AMPA receptors predominantly containing the GluR4-flop subunit mediate fast excitatory synaptic transmission at the calyx of Held, a giant synapse in the auditory pathway. Whole-cell patch-clamp recordings were made to study transmission during trains of stimuli at this synapse. Lister Hooded rats (10-12 days old) were killed by decapitation and 250 µm thick slices of auditory brainstem made containing the medial nucleus of the trapezoid body (MNTB). MNTB neurons were loaded with 7 µM fura-2 AM for 5 min and imaged at 380 nm in order to locate cells with intact synaptic connections. EPSC trains (10-100 Hz) lasting 1 s were evoked via a bipolar platinum electrode placed on the midline and delivered five times at 30 s intervals. Evoked glutamatergic EPSCs underwent significant depression during the stimulus train, with more depression occurring at the higher stimulus frequencies. EPSC amplitudes at the end of a train of 10 or 100 Hz were 38 ± 4.3 and 12 ± 1.2 % of the initial EPSC amplitude, respectively (mean ± S.E.M.; n = 12 cells).

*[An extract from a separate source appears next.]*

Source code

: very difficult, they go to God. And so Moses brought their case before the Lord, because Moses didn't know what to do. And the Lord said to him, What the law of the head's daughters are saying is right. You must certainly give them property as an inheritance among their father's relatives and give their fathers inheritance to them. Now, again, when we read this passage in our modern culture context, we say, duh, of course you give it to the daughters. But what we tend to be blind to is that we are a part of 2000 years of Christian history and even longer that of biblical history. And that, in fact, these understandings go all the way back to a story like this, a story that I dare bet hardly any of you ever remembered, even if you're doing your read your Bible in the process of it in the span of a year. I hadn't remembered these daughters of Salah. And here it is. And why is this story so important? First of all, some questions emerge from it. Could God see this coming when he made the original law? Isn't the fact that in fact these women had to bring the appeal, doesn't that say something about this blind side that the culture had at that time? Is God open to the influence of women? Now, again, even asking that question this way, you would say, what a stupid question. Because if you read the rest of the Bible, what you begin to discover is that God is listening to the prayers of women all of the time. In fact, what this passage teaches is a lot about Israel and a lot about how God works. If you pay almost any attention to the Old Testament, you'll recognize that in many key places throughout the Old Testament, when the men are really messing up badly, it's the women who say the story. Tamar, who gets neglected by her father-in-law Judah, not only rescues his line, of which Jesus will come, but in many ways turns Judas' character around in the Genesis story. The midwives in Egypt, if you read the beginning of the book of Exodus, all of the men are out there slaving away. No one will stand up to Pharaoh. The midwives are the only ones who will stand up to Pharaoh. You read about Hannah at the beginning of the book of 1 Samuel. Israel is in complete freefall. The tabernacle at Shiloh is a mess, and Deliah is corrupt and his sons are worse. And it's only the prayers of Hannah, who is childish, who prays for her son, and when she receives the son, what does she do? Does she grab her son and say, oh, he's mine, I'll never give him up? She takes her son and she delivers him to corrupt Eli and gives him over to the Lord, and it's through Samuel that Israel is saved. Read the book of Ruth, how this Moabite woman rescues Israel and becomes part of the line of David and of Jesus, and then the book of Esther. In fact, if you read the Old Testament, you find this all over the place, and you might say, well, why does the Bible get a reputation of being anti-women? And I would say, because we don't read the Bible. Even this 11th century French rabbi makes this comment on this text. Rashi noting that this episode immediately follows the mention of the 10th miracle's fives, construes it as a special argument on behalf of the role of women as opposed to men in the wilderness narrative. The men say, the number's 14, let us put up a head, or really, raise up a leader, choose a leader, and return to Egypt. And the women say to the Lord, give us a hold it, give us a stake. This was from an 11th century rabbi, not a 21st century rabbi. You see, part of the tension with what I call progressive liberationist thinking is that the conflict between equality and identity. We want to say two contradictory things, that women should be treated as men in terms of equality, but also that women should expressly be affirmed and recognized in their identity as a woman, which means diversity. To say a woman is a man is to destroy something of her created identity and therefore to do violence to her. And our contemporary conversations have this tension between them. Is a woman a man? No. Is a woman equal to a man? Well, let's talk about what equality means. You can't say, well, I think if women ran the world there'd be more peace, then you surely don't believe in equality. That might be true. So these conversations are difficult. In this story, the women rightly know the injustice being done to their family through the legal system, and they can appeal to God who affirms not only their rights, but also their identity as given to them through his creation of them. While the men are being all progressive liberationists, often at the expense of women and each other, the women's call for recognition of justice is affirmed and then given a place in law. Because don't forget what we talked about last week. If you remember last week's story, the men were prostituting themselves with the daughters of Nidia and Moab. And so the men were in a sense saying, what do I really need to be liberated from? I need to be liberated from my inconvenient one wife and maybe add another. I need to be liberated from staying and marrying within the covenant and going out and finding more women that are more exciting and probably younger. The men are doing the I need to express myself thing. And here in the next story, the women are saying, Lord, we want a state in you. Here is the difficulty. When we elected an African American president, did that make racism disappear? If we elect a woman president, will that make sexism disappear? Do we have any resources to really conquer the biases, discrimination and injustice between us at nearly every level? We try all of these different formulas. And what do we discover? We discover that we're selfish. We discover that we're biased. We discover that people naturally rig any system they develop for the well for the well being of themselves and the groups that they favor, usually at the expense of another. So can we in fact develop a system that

Bath application of the low-affinity, non-specific glutamate receptor antagonist γ-D-glutamylglycine (γ-DGG; 4 mM) reduced the amplitude of the first EPSC by 70 % at all stimulus frequencies. Synaptic depression observed during the train was reduced in γ-DGG. The amplitude of the last EPSC of a 50 Hz train was 50 ± 8.7 % of initial EPSC amplitude compared with 22 ± 3.8 % in the absence of γ-DGG, while at 10 Hz this was 43 ± 5.1 and 39 ± 4.9 %, respectively (n = 3 cells). In addition, facilitation of the early EPSCs was revealed for stimulus frequencies above 20 Hz by γ-DGG. The amplitude of the second EPSC at 50 Hz was 52 % larger in the presence of γ-DGG compared with that in the absence of γ-DGG, but at 10 Hz, the amplitude of the second EPSC was 85 % of the first in both conditions.

Application of 50 µM cyclothiazide (in the presence or absence of γ-DGG) slowed the decay time of each individual EPSC in the train but did not affect the EPSC amplitude or the rate of EPSC depression during the train at all stimulus frequencies (n = 4 cells). Our findings indicate that blockade of AMPA receptors by γ-DGG reveals a cyclothiazide-insensitive component to receptor desensitisation at physiological stimulus rates. This was confirmed using a computational model of transmission at this synapse, and suggests that studies of transmission may underestimate release probability during periods of high release in the presence of cyclothiazide.

This work was funded by The Wellcome Trust.